Exercise aim ▸
If a line in the following entries contains the string "June", it counts toward the total; report only that total.

Material to process ▸
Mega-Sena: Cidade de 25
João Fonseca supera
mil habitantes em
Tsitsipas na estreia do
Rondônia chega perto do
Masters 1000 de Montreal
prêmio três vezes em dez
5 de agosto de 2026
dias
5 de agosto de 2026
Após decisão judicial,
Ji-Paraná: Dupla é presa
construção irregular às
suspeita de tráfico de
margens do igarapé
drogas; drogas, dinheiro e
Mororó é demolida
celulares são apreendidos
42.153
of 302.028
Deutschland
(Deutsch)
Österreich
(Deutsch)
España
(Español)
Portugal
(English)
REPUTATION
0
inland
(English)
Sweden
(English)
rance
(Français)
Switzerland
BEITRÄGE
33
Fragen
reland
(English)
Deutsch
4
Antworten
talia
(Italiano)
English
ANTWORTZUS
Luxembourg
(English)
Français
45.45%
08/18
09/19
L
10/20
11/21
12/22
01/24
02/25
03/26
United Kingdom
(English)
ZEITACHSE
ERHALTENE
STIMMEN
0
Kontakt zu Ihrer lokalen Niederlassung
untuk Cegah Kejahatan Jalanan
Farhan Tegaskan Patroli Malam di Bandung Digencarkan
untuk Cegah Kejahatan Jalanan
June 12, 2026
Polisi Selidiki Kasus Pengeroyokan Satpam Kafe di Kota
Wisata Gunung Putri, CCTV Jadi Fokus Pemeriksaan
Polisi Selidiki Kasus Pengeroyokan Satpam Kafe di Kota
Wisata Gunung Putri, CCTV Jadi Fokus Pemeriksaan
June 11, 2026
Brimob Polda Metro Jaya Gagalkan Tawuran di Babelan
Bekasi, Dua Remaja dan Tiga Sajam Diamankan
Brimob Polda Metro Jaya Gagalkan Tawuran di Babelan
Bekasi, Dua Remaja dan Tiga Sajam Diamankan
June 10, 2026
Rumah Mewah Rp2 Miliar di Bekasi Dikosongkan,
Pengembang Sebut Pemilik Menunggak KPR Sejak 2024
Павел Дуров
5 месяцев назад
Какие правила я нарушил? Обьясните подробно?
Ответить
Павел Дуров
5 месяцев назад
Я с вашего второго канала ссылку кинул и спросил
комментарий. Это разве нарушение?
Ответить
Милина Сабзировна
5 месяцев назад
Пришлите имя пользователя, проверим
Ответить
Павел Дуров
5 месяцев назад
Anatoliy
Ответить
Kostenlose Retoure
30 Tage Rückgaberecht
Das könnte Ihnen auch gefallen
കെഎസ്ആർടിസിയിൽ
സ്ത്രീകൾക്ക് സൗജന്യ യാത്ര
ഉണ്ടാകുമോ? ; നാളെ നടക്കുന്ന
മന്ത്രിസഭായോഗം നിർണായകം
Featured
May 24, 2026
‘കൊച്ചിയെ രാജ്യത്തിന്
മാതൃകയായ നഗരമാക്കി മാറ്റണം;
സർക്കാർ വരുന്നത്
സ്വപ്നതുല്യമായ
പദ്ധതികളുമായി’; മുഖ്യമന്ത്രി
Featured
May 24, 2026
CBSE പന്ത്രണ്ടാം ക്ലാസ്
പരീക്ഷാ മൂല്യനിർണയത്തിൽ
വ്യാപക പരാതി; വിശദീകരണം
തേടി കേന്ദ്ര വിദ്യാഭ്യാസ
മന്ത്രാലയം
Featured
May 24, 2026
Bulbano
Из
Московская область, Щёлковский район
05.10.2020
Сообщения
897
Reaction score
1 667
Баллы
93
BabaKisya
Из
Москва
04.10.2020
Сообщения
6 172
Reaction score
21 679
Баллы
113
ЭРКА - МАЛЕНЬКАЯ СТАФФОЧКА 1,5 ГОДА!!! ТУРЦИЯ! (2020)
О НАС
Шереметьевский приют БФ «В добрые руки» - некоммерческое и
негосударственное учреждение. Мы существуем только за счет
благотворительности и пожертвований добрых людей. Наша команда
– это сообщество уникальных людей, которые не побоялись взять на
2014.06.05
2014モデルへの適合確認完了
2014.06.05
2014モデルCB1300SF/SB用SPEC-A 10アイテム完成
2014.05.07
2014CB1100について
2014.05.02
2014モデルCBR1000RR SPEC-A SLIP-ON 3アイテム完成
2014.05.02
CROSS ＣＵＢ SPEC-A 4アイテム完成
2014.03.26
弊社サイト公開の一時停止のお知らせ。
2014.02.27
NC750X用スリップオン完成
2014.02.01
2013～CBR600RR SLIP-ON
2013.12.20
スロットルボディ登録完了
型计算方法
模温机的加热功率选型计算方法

Result for this exercise ▸
3